What to produce:
Take the line that contains "mouse_move(430, 209)" and each one after it through the last line below, and retype them exactly. Leave out the pictures.

Records to process:
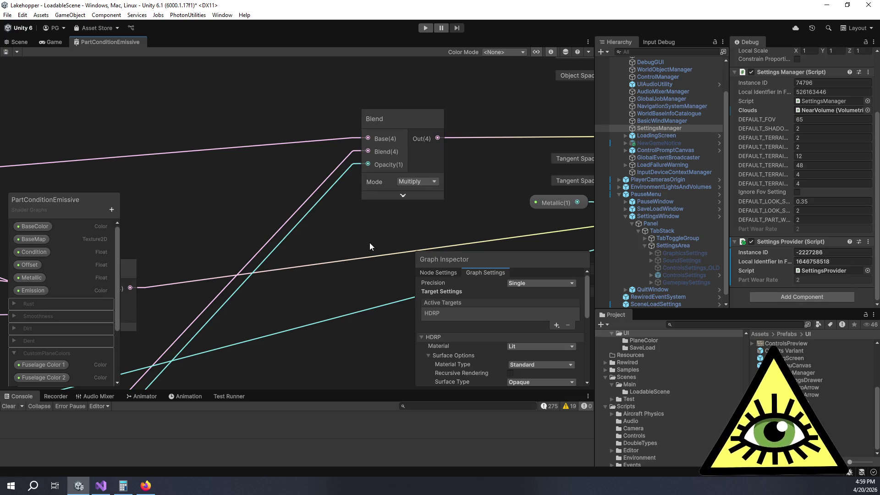
scroll(369, 243, "down", 3)
scroll(370, 245, "down", 1)
left_click_drag(351, 243, 336, 161)
left_click_drag(311, 186, 447, 194)
scroll(355, 175, "up", 2)
scroll(356, 180, "down", 2)
scroll(447, 195, "down", 3)
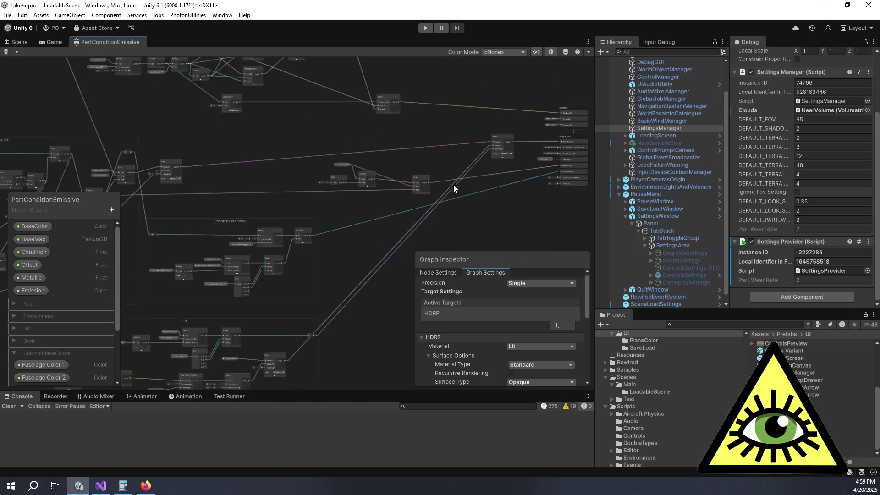
scroll(329, 213, "up", 4)
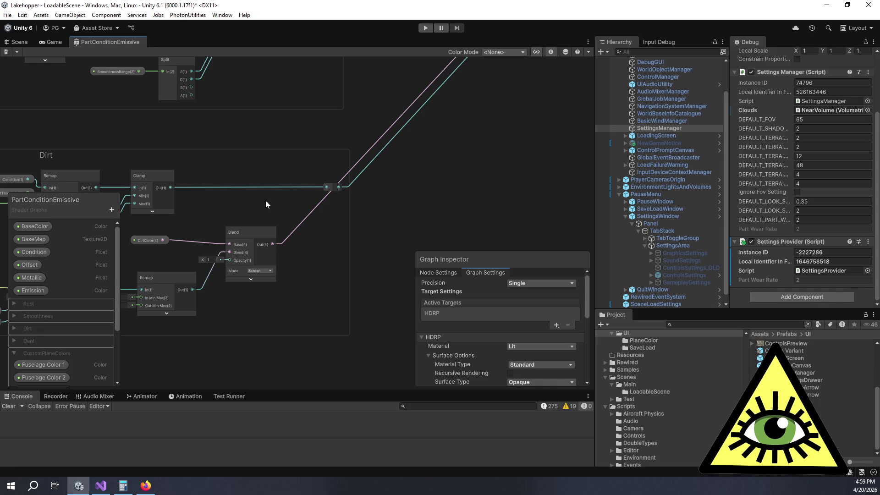
scroll(263, 199, "up", 1)
left_click_drag(263, 200, 344, 223)
mouse_move(260, 247)
left_mouse_down()
mouse_move(430, 209)
mouse_move(469, 177)
mouse_move(457, 173)
left_mouse_up()
left_click(185, 151)
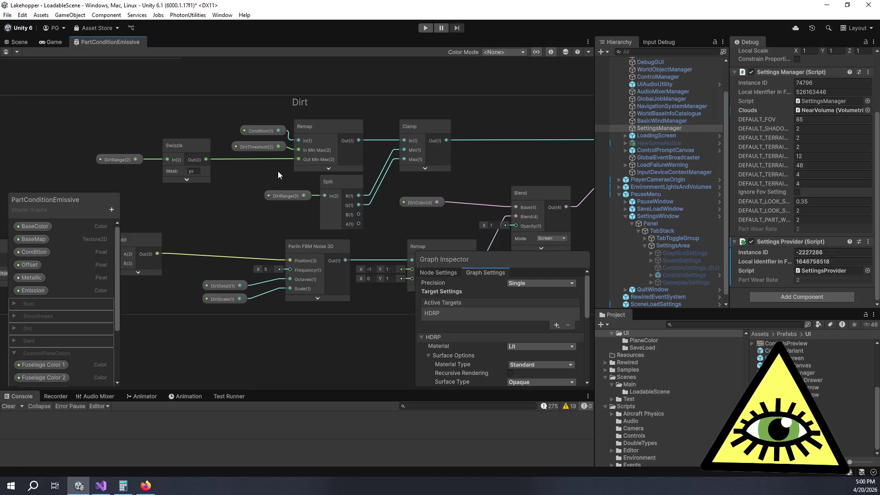
left_click_drag(279, 172, 242, 171)
left_click(265, 164)
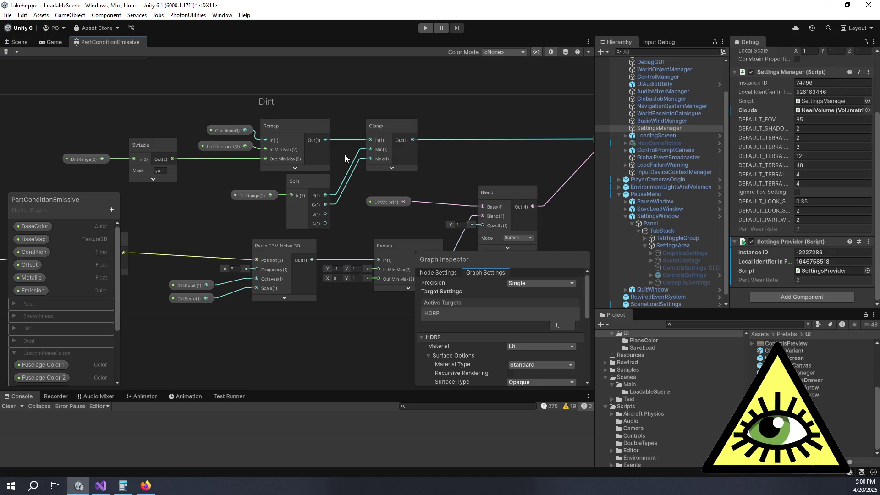
mouse_move(428, 165)
left_mouse_down()
mouse_move(383, 153)
mouse_move(405, 170)
left_mouse_up()
scroll(403, 170, "down", 2)
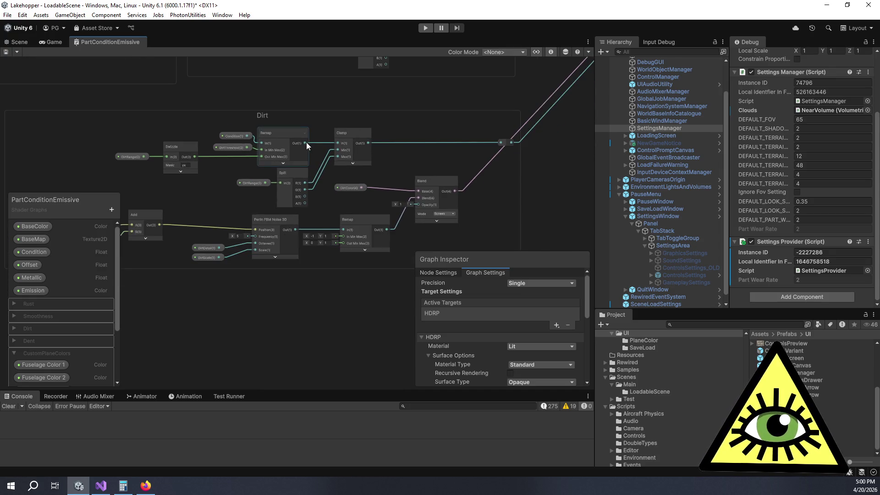
mouse_move(315, 142)
left_mouse_down()
mouse_move(401, 145)
mouse_move(279, 149)
left_mouse_up()
scroll(280, 180, "up", 3)
mouse_move(249, 202)
left_mouse_down()
mouse_move(336, 198)
mouse_move(244, 193)
left_mouse_up()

Solution to the problem:
mouse_move(430, 209)
mouse_move(469, 177)
mouse_move(457, 173)
left_mouse_up()
left_click(185, 151)
left_click_drag(279, 172, 242, 171)
left_click(265, 164)
mouse_move(428, 165)
left_mouse_down()
mouse_move(383, 153)
mouse_move(405, 170)
left_mouse_up()
scroll(403, 170, "down", 2)
mouse_move(315, 142)
left_mouse_down()
mouse_move(401, 145)
mouse_move(279, 149)
left_mouse_up()
scroll(280, 180, "up", 3)
mouse_move(249, 202)
left_mouse_down()
mouse_move(336, 198)
mouse_move(244, 193)
left_mouse_up()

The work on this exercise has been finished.